:: Your task ::
Pick out every line in the material that contains the word "publier" and copy each of those lines. Case counts, so only matches with the same capitalization qualify.

:: Entries shown ::
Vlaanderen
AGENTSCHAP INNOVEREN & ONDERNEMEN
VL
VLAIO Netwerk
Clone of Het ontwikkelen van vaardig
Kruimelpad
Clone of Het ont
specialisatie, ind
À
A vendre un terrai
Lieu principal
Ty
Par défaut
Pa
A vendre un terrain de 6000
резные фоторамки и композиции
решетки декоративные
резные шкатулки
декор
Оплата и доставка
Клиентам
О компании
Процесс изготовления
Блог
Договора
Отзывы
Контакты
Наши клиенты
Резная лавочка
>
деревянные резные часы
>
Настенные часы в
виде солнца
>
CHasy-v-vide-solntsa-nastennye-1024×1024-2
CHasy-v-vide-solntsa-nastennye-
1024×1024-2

---

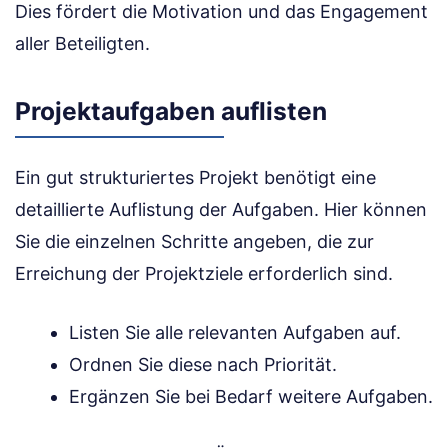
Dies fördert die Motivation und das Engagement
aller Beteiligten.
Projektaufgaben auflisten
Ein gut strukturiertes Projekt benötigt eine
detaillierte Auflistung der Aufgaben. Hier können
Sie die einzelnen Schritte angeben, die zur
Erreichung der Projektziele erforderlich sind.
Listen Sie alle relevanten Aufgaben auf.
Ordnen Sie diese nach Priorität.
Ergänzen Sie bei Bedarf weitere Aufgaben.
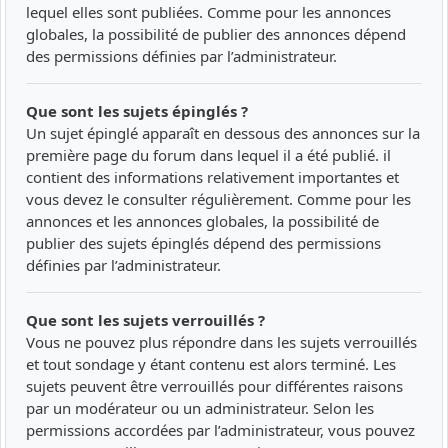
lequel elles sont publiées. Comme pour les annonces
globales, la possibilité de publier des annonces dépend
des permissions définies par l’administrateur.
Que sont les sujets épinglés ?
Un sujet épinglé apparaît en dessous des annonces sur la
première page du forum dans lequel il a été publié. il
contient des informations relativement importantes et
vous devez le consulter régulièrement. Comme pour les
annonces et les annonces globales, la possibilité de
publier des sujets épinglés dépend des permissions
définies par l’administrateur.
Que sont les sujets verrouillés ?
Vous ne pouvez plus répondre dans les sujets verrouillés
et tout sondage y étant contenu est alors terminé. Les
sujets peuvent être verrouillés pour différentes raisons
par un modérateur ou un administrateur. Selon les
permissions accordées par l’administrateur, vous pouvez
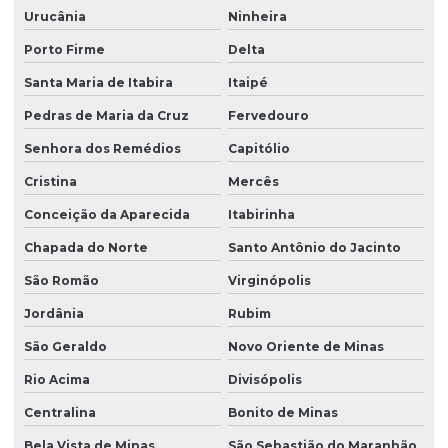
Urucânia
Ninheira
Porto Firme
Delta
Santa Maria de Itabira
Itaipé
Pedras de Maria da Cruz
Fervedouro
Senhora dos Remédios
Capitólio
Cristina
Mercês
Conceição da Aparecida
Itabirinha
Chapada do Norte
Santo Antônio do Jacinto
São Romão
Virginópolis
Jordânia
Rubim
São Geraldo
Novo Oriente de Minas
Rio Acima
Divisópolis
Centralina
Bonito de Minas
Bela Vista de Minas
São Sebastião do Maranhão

--

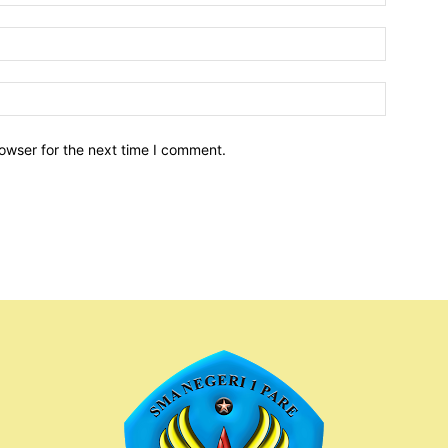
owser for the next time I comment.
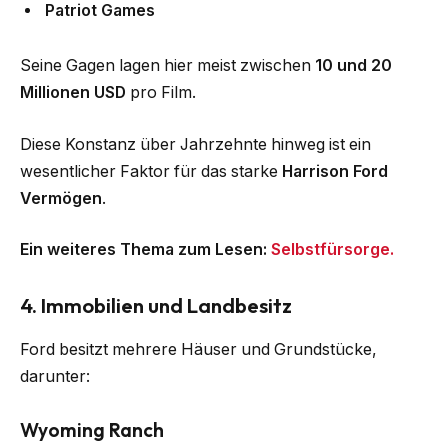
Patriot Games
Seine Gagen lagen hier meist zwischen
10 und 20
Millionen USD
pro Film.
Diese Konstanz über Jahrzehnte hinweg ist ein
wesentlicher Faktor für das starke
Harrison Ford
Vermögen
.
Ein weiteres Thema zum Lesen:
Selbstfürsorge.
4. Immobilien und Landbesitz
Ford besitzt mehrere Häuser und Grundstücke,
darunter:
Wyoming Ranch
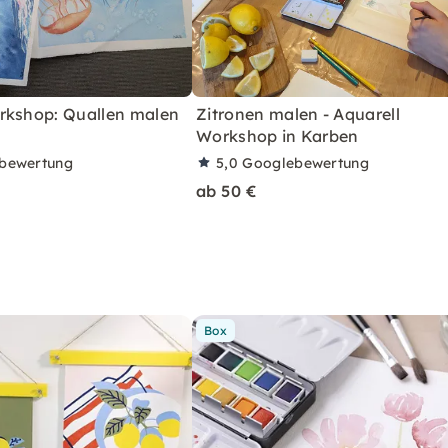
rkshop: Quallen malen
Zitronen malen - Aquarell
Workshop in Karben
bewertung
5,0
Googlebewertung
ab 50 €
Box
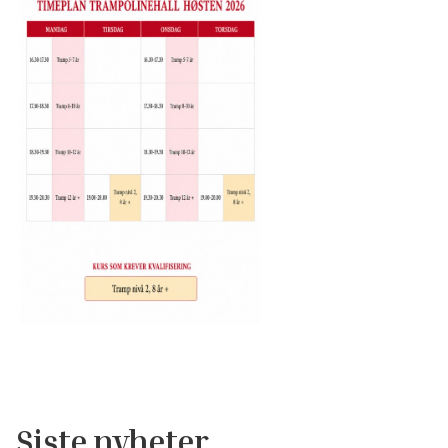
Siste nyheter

:: Answer for this exercise ::
globales, la possibilité de publier des annonces dépend
publier des sujets épinglés dépend des permissions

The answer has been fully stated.